Efficient Estimation Techniques of Model Parameters Under Bayesian and Non Bayesian Framework
Conference
Category: Young Statisticians
Proposal Description
Efficient estimation techniques for model parameters vary significantly between Bayesian and non-Bayesian frameworks. In non-Bayesian approaches, methods like Maximum Likelihood Estimation (MLE), Method of Moments (MoM), Generalized Method of Moments (GMM), and Least Squares Estimation (LSE) are commonly employed. MLE maximizes the likelihood function, providing point estimates but lacking measures of uncertainty. MoM and GMM utilize moment conditions, with GMM offering greater flexibility. LSE minimizes the sum of squared errors and is prevalent in linear regression. Conversely, Bayesian techniques such as Markov Chain Monte Carlo (MCMC), Variational Inference (VI), Bayesian Bootstrap, and Empirical Bayes Methods are favored. MCMC generates samples from the posterior distribution, accommodating complex models but being computationally demanding. VI approximates the posterior distribution efficiently. Bayesian Bootstrap resamples from the posterior, estimating parameter uncertainty effectively.
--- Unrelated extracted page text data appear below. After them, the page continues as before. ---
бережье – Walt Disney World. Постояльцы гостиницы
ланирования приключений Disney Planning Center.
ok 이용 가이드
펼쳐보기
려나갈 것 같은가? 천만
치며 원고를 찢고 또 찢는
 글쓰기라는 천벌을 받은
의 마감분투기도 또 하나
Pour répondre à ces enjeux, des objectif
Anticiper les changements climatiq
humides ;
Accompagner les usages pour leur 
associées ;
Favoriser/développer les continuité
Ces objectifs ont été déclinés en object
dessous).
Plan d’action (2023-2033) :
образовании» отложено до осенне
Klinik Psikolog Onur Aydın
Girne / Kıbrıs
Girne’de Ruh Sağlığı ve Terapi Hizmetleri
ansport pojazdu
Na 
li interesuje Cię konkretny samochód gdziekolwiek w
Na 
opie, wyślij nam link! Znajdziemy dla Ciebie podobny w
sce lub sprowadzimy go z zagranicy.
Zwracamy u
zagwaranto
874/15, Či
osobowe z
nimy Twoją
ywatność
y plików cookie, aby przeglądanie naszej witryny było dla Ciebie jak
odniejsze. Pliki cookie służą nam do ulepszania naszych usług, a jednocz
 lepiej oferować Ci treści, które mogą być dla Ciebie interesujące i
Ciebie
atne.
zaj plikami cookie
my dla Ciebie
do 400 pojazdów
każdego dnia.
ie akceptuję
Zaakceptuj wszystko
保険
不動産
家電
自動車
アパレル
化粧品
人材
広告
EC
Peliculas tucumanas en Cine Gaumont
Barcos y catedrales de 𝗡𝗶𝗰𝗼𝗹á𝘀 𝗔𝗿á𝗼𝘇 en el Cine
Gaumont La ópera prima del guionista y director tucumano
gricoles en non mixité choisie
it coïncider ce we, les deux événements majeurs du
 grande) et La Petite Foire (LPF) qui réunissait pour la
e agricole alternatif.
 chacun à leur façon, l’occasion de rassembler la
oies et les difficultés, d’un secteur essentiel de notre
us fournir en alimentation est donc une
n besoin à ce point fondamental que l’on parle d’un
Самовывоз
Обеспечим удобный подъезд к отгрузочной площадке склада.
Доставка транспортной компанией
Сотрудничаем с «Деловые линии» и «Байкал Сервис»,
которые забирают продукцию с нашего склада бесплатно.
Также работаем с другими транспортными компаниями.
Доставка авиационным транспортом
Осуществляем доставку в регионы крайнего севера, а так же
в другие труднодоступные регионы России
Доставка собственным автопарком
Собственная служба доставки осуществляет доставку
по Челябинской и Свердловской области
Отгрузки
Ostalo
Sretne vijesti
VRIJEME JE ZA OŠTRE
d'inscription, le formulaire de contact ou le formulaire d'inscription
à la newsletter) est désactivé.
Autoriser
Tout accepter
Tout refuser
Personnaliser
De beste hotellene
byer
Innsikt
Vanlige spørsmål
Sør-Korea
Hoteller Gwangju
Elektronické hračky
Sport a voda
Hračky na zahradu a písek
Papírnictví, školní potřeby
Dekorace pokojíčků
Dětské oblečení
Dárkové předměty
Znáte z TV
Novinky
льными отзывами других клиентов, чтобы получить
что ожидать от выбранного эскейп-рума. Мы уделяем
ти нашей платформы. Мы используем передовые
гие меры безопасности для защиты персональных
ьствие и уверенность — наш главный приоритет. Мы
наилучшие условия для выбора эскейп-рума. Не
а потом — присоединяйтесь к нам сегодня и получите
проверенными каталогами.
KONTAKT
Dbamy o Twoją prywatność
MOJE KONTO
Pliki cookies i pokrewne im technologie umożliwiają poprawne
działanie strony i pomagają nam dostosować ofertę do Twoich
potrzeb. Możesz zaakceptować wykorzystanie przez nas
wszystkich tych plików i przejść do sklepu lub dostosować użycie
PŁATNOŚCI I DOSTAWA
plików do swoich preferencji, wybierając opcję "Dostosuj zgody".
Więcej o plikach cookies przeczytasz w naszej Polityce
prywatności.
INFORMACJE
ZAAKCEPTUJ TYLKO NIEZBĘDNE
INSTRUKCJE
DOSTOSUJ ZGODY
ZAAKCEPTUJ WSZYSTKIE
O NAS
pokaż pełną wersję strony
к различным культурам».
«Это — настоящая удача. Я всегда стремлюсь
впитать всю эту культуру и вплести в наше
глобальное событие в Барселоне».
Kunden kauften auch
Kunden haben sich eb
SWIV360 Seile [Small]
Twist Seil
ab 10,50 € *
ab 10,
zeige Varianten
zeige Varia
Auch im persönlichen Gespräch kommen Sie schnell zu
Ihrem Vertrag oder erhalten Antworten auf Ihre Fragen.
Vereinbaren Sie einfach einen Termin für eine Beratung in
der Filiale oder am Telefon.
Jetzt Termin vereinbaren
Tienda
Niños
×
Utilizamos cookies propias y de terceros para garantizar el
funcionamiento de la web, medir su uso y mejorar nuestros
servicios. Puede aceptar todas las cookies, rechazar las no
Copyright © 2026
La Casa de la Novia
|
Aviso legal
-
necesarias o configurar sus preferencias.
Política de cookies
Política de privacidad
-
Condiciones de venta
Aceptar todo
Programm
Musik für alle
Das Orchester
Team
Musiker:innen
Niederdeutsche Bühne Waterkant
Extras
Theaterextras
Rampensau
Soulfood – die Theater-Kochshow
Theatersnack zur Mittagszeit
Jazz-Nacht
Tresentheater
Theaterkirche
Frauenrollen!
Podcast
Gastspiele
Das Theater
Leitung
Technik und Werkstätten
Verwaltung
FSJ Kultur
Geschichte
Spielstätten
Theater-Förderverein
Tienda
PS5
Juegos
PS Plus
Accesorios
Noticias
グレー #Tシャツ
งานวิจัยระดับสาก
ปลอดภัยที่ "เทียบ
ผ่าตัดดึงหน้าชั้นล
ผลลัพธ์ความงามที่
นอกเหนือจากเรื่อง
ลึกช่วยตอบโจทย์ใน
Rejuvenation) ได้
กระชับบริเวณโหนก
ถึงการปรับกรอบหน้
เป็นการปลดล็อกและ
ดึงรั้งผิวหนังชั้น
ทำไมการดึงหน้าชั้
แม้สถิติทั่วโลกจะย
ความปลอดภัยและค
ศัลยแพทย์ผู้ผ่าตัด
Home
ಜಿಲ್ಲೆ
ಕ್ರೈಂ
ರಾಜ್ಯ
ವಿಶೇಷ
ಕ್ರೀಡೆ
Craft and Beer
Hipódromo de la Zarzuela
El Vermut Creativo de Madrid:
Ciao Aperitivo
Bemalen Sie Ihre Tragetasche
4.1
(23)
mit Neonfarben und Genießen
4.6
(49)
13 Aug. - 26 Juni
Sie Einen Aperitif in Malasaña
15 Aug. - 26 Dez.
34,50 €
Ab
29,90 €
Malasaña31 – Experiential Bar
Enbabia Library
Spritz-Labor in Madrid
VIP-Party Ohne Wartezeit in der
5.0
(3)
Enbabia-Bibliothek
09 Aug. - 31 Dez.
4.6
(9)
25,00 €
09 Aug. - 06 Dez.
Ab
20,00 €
Empirical Bayes Methods estimate hyperparameters from data, often with computational efficiency. While Bayesian methods naturally incorporate prior beliefs and provide full posterior distributions, frequentist techniques offer computational simplicity and well-established properties. The choice between them depends on the problem's nature, available data, and computational resources.